Poiché il numeroso personale ai suoi ordini non è riuscito a trovare alcuna prova di legami tra il team di Trump e la Russia, l’inquirente speciale Robert Mueller si sta arrampicando sugli specchi e minacciando il Presidente di emettere un mandato di comparizione in caso di rifiuto da parte sua di rispondere a un elenco di quasi cinquanta domande. Una parte di esse è stata convenientemente fatta trapelare dal New York Times, che l’ha pubblicata il 30 aprile. Esse riguardano gli affari di Trump in Russia, se egli fosse a conoscenza di contatti della sua organizzazione elettorale in Russia, ecc.; ma tra di esse si trovano anche le domande trabocchetto sul licenziamento del direttore dell’FBI Comey, sulle minacce di licenziare lo stesso Mueller o sui difficili rapporti del Presidente col Ministro della Giustizia Sessions. Trump ha giustamente osservato che è un tentativo di incastrarlo.

Tuttavia, Mueller è finito sotto attacco anche da parte della magistratura. Per esempio, il giudice distrettuale T.S. Ellis III, che presiedeva un’udienza relativa al caso di Mueller contro Paul Manafort, l’ex manager dell’organizzazione elettorale di Trump, ha accusato la squadra di Mueller di aver assunto “poteri illimitati” e di perseguire Manafort nella sola speranza di ottenere informazioni che portassero a una possibile incriminazione di Trump.

Il tema affrontato era l'”ambito” in cui si doveva muovere l’inchiesta di Mueller. Ellis ha espresso forte preoccupazione per il fatto che il procedimento contro Manafort includeva materiale ricavato da un’inchiesta del Dipartimento di Giustizia risalente al 2005, che nulla aveva a che fare con la campagna elettorale di Trump e la Russia. Quando il procuratore Dreeben, dello staff di Mueller, ha sostenuto di aver ricevuto “ampia autorità” dal Viceministro della Giustizia Rosenstein nella lettera con la quale, nel maggio 2017, nominava Mueller, e che alcune parti del memorandum dovevano rimanere segrete per ragioni di “sicurezza nazionale”, il giudice lo ha deriso, esclamando “come on, man!”, e ordinandogli di fornire il testo completo, incensurato, del memorandum entro due settimane.

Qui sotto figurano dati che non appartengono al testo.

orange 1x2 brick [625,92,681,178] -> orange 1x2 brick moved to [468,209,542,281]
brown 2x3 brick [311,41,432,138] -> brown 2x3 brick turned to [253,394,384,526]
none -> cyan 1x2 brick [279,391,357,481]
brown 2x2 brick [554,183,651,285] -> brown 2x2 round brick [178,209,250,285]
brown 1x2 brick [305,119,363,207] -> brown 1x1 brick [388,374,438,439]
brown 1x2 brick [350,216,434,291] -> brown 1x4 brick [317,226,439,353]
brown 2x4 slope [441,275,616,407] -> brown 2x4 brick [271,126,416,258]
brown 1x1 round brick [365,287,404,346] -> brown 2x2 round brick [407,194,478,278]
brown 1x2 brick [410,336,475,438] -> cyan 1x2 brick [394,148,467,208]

Il noto avvocato dei diritti civili Alan Dershowitz ha apprezzato la condotta del giudice Ellis in un’intervista per Fox News il 4 maggio. Mueller e James Comey trattano il Presidente degli Stati Uniti come se fosse un boss della mafia, ha osservato, cercando di intimidire i subalterni e far rilasciare loro dichiarazioni a carico di Trump promettendo di lasciarli in pace.

Inoltre, due autorevoli membri dei VIPS (Veteran Intelligence Professionals for Sanity), Ray McGovern e Bill Binney, hanno scritto che le domande formulate da Mueller costituiscono un’ammissione che l’inchiesta “è arrivata a un punto morto”.

Un’ulteriore indicazione del disorientamento nel campo Comey-Mueller-FBI sono le dimissioni di due dei principali partecipanti all’assalto contro Trump: James A. Baker, confidente di Comey e capo dei consiglieri legali dell’FBI, che si sospetta abbia passato informazioni segrete ai media, e Lisa Page, consigliera di Andrew McCabe scoperta dall’ispettore del Guardasigilli Horowitz a scambiare SMS anti-Trump con un altro membro del team legale, suo amante, Peter Stzok. Page e Baker si sono dimessi il 4 maggio (foto ufficiale della Casa Bianca, di Andrea Hanks).